Do you think - organisations will do this?
IT organization who mainly depend upon savings, will always strive upon savings, not by being employee friendly
Chief
We pay tax30 percent
We pay employees pf
We pay employer pf
We pay office insurance emi
We pay taxi, food petrol cost each day .
We get zero hike
We have to think about office cab business
We need to thi k about cafeteria business
Apart from 9 hours we need to travel 2-3 hours doesn't matter.
We get 5 lakh insurance after paying 20k in that also copay.
In that also ward only we can opt at hospital.
Anything else guys u can add.
Still some people defending not sure 🤷🤷🤷 then...
Rising Star
Who is listening?
That itself is the answer — no one.
Let me ask a simple question:
You worked hard.
You stayed in an organisation for 3.8 years.
You made a switch.
So tell me —
why does the organisation keep the gratuity?
Why can’t that amount be transferred to a government welfare fund, or at least partially returned to the system that claims to protect employees?
Because the truth is simple and uncomfortable:
rules are designed to favour institutions, not individuals.
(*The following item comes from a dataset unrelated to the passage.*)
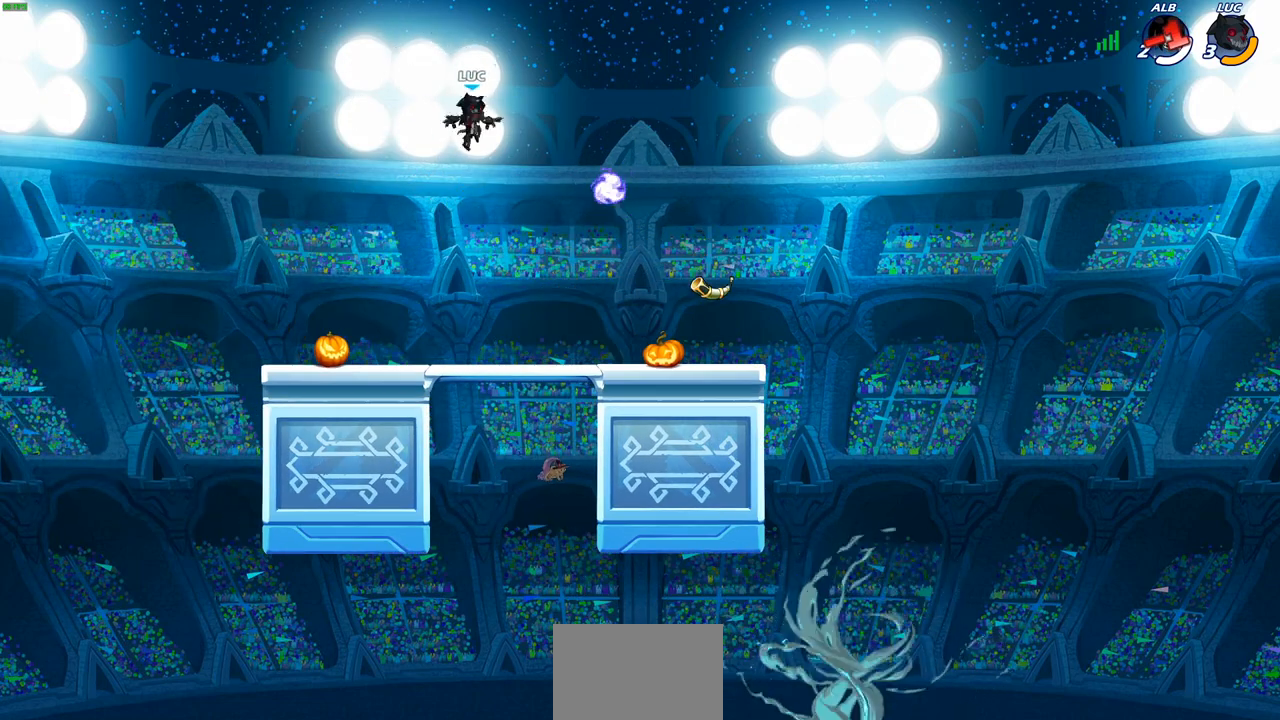
{"buttons": [], "left_stick": "right", "right_stick": "center", "events": [[283, "left_stick", "right"]]}
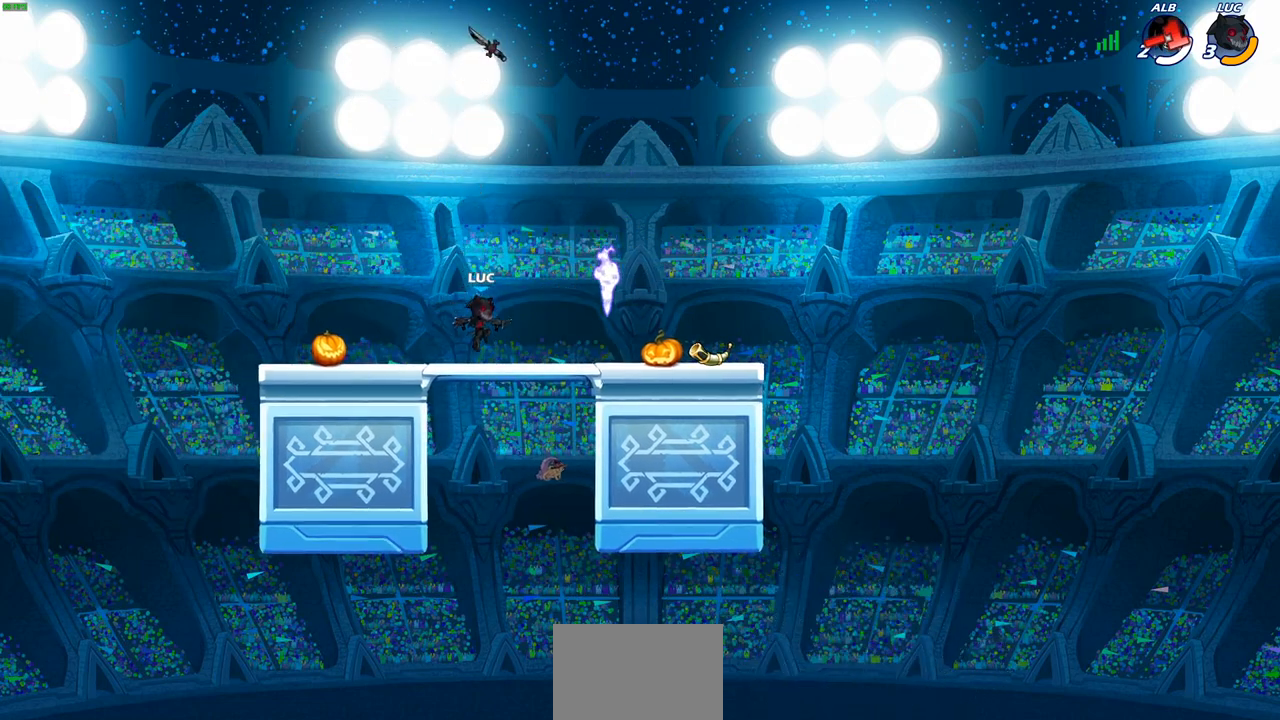
{"buttons": ["CROSS", "R1"], "left_stick": "left", "right_stick": "center", "events": [[83, "R2", "down"], [100, "CROSS", "down"], [183, "CROSS", "up"], [200, "R2", "up"], [250, "left_stick", "down"], [317, "left_stick", "down-left"], [417, "left_stick", "left"], [450, "R1", "down"], [483, "CROSS", "down"]]}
And here’s the harder truth —
There is nothing in your hands by shouting, commenting, or typing angry paragraphs here.
You are only spending your peace of mind on things you cannot control or change with opinions alone.
Change doesn’t come from noise.
It comes from a voice so loud, so collective, so unified that it forces systems to shake, crumble, and tremble.
And until that happens, everything else is just ventilation — not revolution.
So yes, if you are that person —
the one who can raise a voice strong enough to actually move the ground beneath these systems —
ping me.
I’ll stand with you.
Until then, don’t lose your peace over scraps you were never allowed to negotiate.